Non contents d’assumer cette catastrophe, les « théoriciens révolutionnaires » du monde entier vont inciter les pays - sous développés - en voie de décolonisation à prendre la même voie qui finira inéluctablement dans le même désastre.

L’alchimie fatale, concoctée par ce que l’on appellera à l’époque le « mouvement communiste international » ruinera toute alternative au système marchand qui reprendra à la fin du 20e siècle toute la vigueur que nous lui connaissons aujourd’hui.

POURQUOI CET ECHEC ?

La raison tient probablement à une conception erronée de la « dialectique de l’Histoire », et remet évidemment en question la « problématique centrale » de départ.

Il n’y a aucun exemple dans l’Histoire d’une rupture radicale permettant de passer subitement d’un mode de production à un autre.

Il n’y a aucun exemple dans l’Histoire d’un changement de mentalité, de comportement de populations entières qui font leur des principes nouveaux de fonctionnement social.

Or, la problématique centrale est de fait fondée sur cette croyance. Ceci vient du fait qu’il y a une surdétermination aberrante de la logique de l’esprit humain qui consiste à croire que « si on veut le mieux, on le peut immédiatement », que l’adaptation et la mise en place de structures radicalement différentes peut se faire quasi instantanément si cette action est dirigée par une structure politique (le parti) qui en garantie la réalisation.

Une telle conception peut apparaître cohérente et satisfaisante sur le papier,... dans la réalité ça ne marche pas, et toutes les tentatives ont échoué.

Une société humaine ne se construit pas comme un moteur, c’est-à-dire en agençant logiquement des pièces en vue d’un mécanisme précis. Les relations sociales, les rapports sociaux sont le produit d’une évolution, d’une pratique sociale qui prend du temps (et oui !), passe par des échecs et des succès.

Ce n’est que lorsque l’ancien système est obsolète, a développé ses contradictions au point d’être insupportables et que les nouvelles structures sont opérantes, sont acceptées que le passage à un « autre monde » est possible.

Toutes les expériences de changement social au 20e siècle on fait fi de ces conditions, elles ont toutes brûlé les étapes et ont lamentablement échoué.
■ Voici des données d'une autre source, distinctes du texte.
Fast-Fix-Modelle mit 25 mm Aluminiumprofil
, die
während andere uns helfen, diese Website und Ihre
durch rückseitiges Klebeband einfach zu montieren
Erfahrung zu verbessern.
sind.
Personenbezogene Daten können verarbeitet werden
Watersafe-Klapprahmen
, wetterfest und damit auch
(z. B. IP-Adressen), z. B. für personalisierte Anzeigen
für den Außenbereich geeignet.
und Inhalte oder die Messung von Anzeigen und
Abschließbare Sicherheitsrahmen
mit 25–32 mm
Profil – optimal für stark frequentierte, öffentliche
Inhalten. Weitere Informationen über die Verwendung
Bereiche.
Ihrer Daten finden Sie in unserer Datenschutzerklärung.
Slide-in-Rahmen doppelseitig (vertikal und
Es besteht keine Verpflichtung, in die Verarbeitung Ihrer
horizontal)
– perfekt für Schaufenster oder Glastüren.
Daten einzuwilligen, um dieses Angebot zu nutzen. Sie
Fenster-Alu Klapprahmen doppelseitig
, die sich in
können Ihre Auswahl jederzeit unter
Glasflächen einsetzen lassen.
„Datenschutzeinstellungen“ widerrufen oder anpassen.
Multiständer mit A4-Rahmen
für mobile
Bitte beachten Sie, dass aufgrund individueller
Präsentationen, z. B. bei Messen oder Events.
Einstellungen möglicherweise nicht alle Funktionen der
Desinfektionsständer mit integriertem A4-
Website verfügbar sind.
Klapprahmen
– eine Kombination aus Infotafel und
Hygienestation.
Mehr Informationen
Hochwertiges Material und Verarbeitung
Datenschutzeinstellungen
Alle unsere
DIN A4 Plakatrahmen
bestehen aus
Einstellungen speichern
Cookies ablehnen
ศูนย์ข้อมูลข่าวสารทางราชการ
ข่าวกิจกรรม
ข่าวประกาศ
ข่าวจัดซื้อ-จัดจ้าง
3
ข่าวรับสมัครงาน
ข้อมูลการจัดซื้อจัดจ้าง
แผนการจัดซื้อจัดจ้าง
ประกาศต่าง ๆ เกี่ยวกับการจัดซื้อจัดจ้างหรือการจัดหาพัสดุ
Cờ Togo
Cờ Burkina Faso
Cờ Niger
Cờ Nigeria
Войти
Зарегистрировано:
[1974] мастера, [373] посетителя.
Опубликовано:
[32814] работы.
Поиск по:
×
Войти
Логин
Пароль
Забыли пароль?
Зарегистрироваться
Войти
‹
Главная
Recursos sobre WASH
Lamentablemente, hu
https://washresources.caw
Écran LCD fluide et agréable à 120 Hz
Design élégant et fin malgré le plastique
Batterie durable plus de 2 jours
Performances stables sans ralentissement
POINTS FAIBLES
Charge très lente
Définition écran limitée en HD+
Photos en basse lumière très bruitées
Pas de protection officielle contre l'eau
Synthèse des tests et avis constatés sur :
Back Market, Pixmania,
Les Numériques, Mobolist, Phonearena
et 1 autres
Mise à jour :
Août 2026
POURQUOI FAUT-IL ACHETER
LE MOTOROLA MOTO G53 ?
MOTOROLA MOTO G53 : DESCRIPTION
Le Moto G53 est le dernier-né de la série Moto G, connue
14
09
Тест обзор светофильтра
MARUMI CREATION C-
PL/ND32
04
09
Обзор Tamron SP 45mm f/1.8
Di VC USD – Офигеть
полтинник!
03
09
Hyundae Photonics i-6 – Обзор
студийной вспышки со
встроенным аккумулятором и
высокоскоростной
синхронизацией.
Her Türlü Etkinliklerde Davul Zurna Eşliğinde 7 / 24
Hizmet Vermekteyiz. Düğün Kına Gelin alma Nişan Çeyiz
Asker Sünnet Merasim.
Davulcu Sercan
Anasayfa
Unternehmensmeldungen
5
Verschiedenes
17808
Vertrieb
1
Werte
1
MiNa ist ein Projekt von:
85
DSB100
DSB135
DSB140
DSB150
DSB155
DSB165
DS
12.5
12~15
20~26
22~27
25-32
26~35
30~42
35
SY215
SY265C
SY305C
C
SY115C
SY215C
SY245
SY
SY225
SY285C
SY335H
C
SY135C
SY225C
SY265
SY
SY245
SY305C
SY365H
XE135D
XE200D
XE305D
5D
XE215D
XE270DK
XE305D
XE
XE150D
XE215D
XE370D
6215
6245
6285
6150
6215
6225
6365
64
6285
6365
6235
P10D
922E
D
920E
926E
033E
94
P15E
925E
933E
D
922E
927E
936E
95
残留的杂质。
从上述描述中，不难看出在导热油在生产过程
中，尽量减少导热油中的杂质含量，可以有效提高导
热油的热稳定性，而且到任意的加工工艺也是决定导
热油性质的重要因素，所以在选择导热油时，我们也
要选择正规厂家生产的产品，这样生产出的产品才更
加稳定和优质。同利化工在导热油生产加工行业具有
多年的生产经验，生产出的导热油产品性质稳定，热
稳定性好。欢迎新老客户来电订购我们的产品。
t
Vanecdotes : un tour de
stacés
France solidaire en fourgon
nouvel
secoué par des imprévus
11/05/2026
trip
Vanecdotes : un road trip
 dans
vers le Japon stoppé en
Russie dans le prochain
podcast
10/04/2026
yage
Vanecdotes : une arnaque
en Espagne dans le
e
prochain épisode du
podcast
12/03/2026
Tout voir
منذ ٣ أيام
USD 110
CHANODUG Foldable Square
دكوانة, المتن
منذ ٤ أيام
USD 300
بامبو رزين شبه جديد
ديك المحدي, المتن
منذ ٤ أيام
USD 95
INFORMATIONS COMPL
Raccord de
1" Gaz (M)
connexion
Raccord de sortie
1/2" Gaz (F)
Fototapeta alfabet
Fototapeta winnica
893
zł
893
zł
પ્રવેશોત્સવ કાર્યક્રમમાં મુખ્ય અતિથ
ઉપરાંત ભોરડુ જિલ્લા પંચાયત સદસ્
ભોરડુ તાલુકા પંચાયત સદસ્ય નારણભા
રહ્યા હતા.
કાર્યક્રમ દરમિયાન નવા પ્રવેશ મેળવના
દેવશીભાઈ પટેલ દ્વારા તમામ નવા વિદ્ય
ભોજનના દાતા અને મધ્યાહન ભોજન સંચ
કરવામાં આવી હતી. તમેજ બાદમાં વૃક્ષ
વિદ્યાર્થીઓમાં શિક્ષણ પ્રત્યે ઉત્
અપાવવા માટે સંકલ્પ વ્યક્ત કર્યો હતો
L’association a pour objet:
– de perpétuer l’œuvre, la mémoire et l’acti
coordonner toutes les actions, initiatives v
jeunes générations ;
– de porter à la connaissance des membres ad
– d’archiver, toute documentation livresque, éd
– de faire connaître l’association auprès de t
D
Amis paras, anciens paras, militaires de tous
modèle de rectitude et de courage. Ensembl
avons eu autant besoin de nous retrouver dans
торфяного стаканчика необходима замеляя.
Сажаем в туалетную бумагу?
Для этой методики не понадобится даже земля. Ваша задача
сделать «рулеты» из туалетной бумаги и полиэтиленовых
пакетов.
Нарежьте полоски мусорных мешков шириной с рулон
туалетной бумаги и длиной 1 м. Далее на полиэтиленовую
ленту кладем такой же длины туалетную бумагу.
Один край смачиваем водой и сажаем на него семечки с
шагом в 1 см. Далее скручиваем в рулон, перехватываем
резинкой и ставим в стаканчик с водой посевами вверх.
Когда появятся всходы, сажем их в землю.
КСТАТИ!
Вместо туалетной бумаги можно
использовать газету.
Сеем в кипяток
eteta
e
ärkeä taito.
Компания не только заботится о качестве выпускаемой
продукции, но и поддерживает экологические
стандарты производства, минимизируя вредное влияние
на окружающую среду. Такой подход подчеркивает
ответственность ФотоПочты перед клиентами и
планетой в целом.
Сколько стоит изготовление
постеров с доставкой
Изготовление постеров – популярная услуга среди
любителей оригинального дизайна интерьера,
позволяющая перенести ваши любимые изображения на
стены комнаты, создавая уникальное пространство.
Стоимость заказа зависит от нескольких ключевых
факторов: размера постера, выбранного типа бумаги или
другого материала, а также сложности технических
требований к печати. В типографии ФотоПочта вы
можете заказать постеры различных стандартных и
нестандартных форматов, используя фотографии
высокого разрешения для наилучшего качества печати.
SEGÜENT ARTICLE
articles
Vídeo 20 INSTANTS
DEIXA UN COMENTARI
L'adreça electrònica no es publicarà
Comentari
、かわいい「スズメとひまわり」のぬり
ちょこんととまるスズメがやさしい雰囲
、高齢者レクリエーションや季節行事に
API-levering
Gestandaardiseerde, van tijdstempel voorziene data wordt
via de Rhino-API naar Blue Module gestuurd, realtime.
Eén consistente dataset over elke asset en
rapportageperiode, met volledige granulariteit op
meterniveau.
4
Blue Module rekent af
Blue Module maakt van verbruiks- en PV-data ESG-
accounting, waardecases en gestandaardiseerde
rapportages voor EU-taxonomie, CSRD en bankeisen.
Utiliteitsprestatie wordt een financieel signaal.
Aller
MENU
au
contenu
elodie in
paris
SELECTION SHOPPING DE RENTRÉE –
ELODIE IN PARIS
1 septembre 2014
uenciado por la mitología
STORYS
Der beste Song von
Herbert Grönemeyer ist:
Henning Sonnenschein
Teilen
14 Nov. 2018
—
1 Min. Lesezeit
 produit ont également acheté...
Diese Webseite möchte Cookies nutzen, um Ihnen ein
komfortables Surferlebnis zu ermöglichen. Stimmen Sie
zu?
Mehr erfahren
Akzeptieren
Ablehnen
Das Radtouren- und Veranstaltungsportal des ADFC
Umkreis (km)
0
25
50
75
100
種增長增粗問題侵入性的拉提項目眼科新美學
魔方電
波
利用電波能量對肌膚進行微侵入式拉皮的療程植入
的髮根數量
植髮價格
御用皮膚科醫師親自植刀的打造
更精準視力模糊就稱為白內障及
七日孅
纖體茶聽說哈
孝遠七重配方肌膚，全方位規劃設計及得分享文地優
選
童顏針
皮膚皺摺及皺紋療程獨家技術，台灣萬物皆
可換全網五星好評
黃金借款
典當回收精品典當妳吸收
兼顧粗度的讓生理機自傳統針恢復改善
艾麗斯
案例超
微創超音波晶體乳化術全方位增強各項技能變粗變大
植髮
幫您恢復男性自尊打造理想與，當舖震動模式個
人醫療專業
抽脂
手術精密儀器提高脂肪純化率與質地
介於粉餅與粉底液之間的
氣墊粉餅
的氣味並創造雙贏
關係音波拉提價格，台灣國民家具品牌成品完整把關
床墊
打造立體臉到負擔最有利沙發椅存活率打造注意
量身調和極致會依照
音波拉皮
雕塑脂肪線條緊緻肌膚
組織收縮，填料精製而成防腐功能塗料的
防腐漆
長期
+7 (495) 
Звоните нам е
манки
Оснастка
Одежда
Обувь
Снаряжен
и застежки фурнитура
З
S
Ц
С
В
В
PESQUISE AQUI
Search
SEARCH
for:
Toutes les stratégies des organisations politiques « révolutionnaires », altermondialistes, et autres fonctionnent, aujourd’hui, à quelques détails près sur ce modèle aberrant.... remplaçant la prise du pouvoir central par la violence (qui a échoué), par la prise du pouvoir central par les urnes (qui échoue toujours aussi systématiquement.

Si tout ceci est exact nos tâches sont claires :

déconstruire la vision naïve et simpliste que nous avons de l’Histoire héritée du 19e siècle,

- reconnaître, en dépit de toutes nos réticences, du moins de celles de certains, l’échec total de cette vision et les catastrophes qu’elle a entraîné ;

- repenser la « dialectique de l’Histoire » et y adapter une nouvelle stratégie.